In Siria i nemici di Assad s’ammazzano tra di loro

09/01/2014 di Mazzetta

Un’inattesa svolta nella guerra civile siriana vede ora i nemici di Assad spararsi con ferocia più o meno in nome di Allah. Uno sviluppo che non può che far piacere al regime, che non è mai stato politicamente tanto forte dall’inizio della rivolta.

Siria

UN ENORME DISASTRO – Le immagini che vengono dalla Siria parlano indubbiamente di città ridotte come Beirut al suo peggio e se non bastassero le immagini ci pensa il flusso ininterrotto dei profughi in fuga portare fisicamente traccia del conflitto oltre frontiera. Centinaia di migliaia nei paesi vicini e altri ancora già sparsi tra i paesi del mondo che hanno loro aperto le porte, pochi e in grado di offrire un numero d’accessi davvero limitato a cominciare dall’Europa che rimane una delle destinazioni preferite per chi abbia le risorse e le forze per non fermarsi nei grandi campi allestiti dall’ONU e dalle organizzazioni internazionali appena al di là dei confini siriani. E poi ci sono i morti e i feriti, gli invalidi, gli amputati, gli orfani e tutto il corredo d’orrori che accompagna la guerra e che non riesce mai a varcare la barriera della televisione e dei giornali che non vogliono rovinare l’umore o dare pensieri a quanti si godono la pace altrove.

IL CAOS REGNA – Quella che manca è la chiarezza su quanto sta accadendo, perché la frattura tra le formazioni militari che si oppongono ad Assad è reale, ma sfugge alle classificazioni di comodo proposte molti e a dire il vero probabilmente sfugge anche alla logica, alimentandosi piuttosto di rancori e frustrazioni che si sono cumulate e che hanno trovato il loro sfogo dal momento in cui l’opposizione ad Assad ha visto sfumare l’ipotesi di bombardamenti americani sul regime. L’accordo con Assad per l’eliminazione delle armi chimiche, le prime lasciano fisicamente il paese in queste ore, ha rappresentato anche uno spartiacque nella postura occidentale verso l’opposizione e per di più si è accompagnato a un riavvicinamento tra Teheran e Washington, già occasionali compagni di merende in Iraq e in Afghanistan in nome di superiori interessi comuni e dell’antipatia degli ayatollah verso i sunniti, in particolare quelli fanatici che vaneggiano di califfati e non di repubblica islamica.

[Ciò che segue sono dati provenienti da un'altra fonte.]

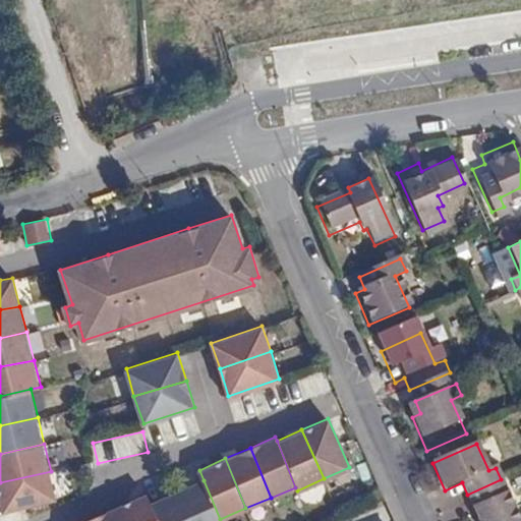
[(51,471),(0,482),(0,490),(4,511),(56,499),(51,471)]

GLI INDESIDERATI – C’è stato chi ha provato a inquadrare il momento come una guerra per procura tra Iran e Arabia Saudita, ma è una di quelle classificazioni maldestre che tenta di mettere il vestito sbagliato partendo dall’evidente ostilità dei monarchi sauditi per l’Iran. Ma la situazione è più complessa e lo scontro, pur chiamando in causa l’antica rivalità tra sciiti e sunniti, sembra più la storia di Bandar Bush contro tutti, perché la presa dei sauditi su parte dell’opposizione armata ad Assad appare incerta nonostante le generose sponsorizzazioni e soprattutto perché i guerriglieri internazionalisti richiamati dal conflitto e spesati dai paesi del Golfo si sono riuniti in bande che non vanno d’accordo e che a loro volta hanno rapporti difficili con l’opposizione locale al regime. Opposizione che nei nuovi compagni d’arme ha trovato una forza potente e chiaramente intenzionata a dare alla Siria del dopo-Assad un’impronta non solo islamica, ma decisamente talebana. Anche qui come nell’effimera occupazione di parte del Mali i guerrieri di Allah hanno portato le loro regole draconiane e anche qui hanno cozzato contro una popolazione che è sì per la maggioranza musulmana, ma che a vivere da talebana non ci pensa proprio. L’esempio dei curdi siriani, i primi a interdire l’ingresso nella loro regione ad altre milizie che quelle locali, è paradigmatico e alla stessa conclusione dei curdi sono arrivati poi anche le altre opposizioni armate al regime, che ora sembrano seriamente orientate a invitare con le armi gli alleati di un tempo a lasciare il paese.